DATA IN THIS EXERCISE:

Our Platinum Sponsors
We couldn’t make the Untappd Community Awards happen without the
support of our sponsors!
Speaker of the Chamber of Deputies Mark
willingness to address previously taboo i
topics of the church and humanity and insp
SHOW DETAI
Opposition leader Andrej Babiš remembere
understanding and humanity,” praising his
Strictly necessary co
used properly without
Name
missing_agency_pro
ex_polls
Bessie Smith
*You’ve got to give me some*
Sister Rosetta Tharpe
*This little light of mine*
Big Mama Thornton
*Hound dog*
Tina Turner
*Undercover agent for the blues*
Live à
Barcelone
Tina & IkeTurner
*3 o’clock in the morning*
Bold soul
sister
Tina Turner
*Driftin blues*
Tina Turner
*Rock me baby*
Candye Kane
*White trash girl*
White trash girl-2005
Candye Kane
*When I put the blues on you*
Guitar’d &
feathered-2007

PROMPT: What is the number of lines above that contain "White"? Answer with that number only.

SOLUTION: 2